We can show that T(n) interactions are not sufficient for all the nodes in \(L^c\) to interact with nodes in L. If nodes in \(L^c\) want to send their data to the sink, some data must be aggregated among nodes in \(L^c\), then the remaining nodes in \(L^c\) that still own data must interact with a node in L before T(n) interactions (this is not even sufficient to perform the DODA, but is enough to reach a contradiction).

When two nodes in \(L^c\) interact, their meetTime (that are greater than T(n)) and the previous interactions are independent with the future interactions occurring before T(n). This implies that when two nodes in \(L^c\) interact, using those information to decide which node transmits is the same as choosing the sender randomly. From Theorem 9, this implies that the optimal algorithm to aggregate data in \(L^c\) is the Gathering algorithm.
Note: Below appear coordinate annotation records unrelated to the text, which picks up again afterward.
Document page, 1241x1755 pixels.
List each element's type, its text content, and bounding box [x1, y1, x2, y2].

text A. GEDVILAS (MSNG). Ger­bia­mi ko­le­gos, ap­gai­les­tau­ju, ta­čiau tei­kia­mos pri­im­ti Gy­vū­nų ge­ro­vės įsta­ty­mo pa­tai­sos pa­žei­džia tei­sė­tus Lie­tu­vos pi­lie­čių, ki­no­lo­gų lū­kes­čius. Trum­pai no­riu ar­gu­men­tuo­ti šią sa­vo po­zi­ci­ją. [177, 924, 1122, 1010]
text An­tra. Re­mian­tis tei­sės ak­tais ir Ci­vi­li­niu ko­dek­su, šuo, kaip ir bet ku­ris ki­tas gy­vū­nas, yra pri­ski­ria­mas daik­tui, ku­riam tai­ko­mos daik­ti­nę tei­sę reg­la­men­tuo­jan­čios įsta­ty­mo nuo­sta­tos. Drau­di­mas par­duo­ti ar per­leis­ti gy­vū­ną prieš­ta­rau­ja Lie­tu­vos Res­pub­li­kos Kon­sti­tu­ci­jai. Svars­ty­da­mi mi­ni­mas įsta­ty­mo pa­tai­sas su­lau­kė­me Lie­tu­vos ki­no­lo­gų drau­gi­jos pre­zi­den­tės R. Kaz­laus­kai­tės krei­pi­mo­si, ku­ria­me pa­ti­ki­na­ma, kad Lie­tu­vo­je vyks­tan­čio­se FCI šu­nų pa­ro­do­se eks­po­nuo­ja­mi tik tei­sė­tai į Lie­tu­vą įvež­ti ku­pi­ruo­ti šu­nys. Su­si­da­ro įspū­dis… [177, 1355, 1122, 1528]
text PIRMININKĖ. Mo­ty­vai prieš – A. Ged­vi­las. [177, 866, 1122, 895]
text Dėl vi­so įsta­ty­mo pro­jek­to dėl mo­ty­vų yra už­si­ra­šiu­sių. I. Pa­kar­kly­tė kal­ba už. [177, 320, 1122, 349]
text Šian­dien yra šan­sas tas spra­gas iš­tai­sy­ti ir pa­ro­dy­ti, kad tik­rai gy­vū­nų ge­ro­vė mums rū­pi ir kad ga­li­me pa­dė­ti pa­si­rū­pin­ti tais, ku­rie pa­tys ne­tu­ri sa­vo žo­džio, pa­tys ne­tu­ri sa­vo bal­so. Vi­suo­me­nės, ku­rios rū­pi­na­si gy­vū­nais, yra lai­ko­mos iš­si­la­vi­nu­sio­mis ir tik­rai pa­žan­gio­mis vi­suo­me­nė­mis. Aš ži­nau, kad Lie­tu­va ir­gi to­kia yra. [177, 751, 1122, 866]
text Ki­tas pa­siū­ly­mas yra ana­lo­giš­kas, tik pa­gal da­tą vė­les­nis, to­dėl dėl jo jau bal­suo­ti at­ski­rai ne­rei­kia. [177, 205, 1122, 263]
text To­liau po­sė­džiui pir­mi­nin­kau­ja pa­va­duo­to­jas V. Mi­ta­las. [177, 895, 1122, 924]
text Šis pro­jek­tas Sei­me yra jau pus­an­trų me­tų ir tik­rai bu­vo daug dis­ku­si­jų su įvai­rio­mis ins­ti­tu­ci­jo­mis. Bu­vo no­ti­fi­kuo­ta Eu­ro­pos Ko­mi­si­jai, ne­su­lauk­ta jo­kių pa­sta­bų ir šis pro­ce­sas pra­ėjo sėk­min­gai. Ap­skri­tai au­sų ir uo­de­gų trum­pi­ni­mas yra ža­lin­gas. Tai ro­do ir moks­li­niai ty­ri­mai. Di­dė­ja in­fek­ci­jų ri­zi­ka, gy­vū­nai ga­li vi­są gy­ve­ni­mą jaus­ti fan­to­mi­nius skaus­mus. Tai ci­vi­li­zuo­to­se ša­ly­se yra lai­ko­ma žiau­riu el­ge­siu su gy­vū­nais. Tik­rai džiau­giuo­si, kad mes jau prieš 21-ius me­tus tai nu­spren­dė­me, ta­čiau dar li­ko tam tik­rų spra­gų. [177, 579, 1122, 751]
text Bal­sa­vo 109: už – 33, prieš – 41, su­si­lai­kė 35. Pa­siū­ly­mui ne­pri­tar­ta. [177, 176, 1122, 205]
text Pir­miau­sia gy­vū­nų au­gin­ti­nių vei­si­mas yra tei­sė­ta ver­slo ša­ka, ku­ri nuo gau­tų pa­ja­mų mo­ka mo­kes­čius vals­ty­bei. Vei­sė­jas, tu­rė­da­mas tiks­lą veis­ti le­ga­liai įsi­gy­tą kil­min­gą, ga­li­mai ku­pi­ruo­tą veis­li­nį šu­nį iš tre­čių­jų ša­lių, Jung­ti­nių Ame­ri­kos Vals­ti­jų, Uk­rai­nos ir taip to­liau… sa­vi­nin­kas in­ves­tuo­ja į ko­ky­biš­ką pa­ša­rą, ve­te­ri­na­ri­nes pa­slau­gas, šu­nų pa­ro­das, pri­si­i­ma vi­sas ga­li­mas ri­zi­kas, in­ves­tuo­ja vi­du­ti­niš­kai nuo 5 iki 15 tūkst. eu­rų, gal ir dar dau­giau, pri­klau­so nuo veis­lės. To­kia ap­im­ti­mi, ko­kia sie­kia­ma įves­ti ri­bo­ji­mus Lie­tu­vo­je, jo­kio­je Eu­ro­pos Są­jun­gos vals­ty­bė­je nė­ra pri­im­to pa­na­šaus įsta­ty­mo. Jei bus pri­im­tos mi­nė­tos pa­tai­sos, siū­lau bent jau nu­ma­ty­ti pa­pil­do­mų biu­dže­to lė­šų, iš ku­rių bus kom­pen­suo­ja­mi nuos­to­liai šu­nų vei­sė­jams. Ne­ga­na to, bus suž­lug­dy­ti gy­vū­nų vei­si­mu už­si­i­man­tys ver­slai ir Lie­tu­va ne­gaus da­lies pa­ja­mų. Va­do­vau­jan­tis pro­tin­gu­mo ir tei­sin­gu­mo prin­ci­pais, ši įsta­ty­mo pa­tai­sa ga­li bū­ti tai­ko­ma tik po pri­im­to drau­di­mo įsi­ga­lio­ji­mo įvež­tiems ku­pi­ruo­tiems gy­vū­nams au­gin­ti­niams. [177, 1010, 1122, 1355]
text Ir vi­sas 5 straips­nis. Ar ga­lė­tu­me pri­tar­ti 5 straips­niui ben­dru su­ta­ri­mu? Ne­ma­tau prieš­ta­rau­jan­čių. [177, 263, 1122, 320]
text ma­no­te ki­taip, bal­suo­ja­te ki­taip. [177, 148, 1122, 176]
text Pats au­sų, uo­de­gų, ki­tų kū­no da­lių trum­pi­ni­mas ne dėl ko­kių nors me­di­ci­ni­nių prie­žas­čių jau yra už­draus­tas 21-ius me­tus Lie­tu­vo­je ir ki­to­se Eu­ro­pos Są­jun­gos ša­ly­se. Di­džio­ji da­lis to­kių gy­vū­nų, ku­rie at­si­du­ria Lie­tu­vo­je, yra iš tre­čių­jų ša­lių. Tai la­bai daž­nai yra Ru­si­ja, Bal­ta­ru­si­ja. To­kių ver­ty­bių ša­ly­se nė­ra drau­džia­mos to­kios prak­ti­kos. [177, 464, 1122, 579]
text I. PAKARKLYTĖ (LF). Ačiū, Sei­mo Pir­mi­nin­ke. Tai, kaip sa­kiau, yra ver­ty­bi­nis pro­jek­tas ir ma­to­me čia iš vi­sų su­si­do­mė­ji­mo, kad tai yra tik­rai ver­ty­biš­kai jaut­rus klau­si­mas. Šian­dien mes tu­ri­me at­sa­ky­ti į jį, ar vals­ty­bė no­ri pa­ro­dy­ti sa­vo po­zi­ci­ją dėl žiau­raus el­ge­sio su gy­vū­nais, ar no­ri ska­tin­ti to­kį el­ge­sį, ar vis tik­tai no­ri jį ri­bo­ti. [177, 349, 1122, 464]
Now, we show that, even after the nodes in \(L^c\) use the Gathering algorithm, there is with high probability at least one node in \(L^c\) that still owns data and that does not interact with any node in L. This node prevents the termination of the algorithm before T(n) interactions with high probability, which is a contradiction.

Formally, we have the following lemmas. Due to space constraints, the proofs can be found in a technical report [5].

Lemma 2

Let g(n) be the number of nodes in \(L^c\). After using the Gathering algorithm during T(n) interactions, the number of nodes in \(L^c\) that still own data is in \(\omega (\sqrt{n/\log (n)})\) w.h.p.

Lemma 3

Let \(H\subset L^c\) be the nodes in \(L^c\) that still own data after the gathering. Then, T(n) interactions are not sufficient for all the nodes in H to interact with nodes in L, w.h.p.
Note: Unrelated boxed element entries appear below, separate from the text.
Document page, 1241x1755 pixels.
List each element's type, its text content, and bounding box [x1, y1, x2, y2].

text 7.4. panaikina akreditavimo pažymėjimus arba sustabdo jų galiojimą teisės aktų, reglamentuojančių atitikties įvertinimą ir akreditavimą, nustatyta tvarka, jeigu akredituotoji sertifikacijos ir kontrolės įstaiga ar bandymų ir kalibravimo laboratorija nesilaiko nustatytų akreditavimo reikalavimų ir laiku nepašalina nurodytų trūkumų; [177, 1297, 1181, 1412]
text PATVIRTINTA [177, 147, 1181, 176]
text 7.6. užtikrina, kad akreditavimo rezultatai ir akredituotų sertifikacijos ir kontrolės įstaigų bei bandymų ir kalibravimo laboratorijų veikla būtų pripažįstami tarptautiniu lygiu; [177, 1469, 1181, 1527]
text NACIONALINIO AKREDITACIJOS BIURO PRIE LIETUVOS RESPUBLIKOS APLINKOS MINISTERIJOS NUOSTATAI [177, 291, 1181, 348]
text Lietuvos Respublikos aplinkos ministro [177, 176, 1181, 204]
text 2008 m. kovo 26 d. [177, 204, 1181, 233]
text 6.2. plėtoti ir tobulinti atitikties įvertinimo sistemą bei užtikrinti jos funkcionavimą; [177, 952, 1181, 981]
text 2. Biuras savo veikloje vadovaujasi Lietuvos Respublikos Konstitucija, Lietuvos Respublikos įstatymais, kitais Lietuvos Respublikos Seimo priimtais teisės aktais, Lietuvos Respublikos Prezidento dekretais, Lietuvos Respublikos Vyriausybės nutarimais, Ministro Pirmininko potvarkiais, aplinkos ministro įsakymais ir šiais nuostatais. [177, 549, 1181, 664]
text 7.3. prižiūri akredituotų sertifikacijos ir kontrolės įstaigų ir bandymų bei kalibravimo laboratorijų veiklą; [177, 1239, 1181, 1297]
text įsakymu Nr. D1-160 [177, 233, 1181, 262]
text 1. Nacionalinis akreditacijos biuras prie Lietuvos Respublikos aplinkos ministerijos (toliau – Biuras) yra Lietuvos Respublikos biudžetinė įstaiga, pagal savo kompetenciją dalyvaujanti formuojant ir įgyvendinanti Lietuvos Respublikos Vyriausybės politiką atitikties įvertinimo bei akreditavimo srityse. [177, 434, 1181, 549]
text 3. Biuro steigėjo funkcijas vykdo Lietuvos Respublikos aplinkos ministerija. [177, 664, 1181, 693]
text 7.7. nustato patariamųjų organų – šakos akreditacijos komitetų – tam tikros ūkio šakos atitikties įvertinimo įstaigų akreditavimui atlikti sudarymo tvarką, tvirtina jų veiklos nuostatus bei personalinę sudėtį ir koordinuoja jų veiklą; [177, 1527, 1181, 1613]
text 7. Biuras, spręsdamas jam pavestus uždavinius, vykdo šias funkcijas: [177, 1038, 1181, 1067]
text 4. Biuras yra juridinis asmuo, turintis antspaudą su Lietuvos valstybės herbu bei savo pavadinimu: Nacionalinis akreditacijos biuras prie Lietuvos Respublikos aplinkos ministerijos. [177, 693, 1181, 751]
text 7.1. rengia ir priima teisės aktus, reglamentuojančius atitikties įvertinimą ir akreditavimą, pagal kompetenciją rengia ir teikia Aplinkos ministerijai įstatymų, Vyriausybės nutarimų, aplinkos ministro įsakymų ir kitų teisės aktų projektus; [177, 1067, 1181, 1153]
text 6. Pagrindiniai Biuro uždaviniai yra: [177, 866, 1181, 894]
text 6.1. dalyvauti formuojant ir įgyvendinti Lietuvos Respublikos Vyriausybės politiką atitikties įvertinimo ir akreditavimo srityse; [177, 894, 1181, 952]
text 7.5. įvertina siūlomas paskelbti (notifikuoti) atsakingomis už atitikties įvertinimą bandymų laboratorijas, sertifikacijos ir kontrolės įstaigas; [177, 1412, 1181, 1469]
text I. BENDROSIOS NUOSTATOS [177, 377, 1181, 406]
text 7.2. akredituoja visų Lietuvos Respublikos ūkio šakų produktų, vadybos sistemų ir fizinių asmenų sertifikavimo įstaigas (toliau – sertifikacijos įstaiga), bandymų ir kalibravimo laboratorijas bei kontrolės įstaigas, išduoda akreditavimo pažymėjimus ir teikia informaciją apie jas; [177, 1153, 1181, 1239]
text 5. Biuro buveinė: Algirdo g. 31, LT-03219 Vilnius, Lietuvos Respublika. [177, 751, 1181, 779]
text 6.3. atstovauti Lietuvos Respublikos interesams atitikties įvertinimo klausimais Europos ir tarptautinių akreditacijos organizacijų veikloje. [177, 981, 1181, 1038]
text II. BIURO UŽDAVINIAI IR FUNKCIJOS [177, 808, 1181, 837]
End of the Proof of Theorem 11. We have shown that T(n) interactions are not sufficient for the nodes in \(L^c\) to transmit their data (directly or indirectly) to the nodes in L. Indeed, we have shown that the nodes in \(L^c\) can apply the gathering algorithm so that \(\omega (\sqrt{n\log (n))}\) nodes in \(L^c\) still own data with high probability. But, with high probability, one of the \(\omega (\sqrt{n\log (n)})\) remaining nodes does not interact with a node in L in T(n) interactions. This implies that, with high probability, at least one node cannot send its data to the sink in T(n) interactions and an algorithm A with such a bound T does not exist.    \(\square \)

5 Concluding Remarks

We defined and investigated the complexity of the distributed online data aggregation problem in dynamic graphs where interactions are controlled by an adversary. We obtained various tight complexity results for different adversaries and node knowledge, that open several scientific challenges:

  1. 1.

    What knowledge has a real impact on the lower bounds or algorithm efficiency?

  2. 2.

    What results can be generalized to a model where nodes can transmit a constant number of times instead of only once?

  3. 3.

    Can randomized adversaries that use a non-uniform probabilistic distribution alter significantly the bounds presented here in the same way as in the work by Yamauchi et al.  [15]?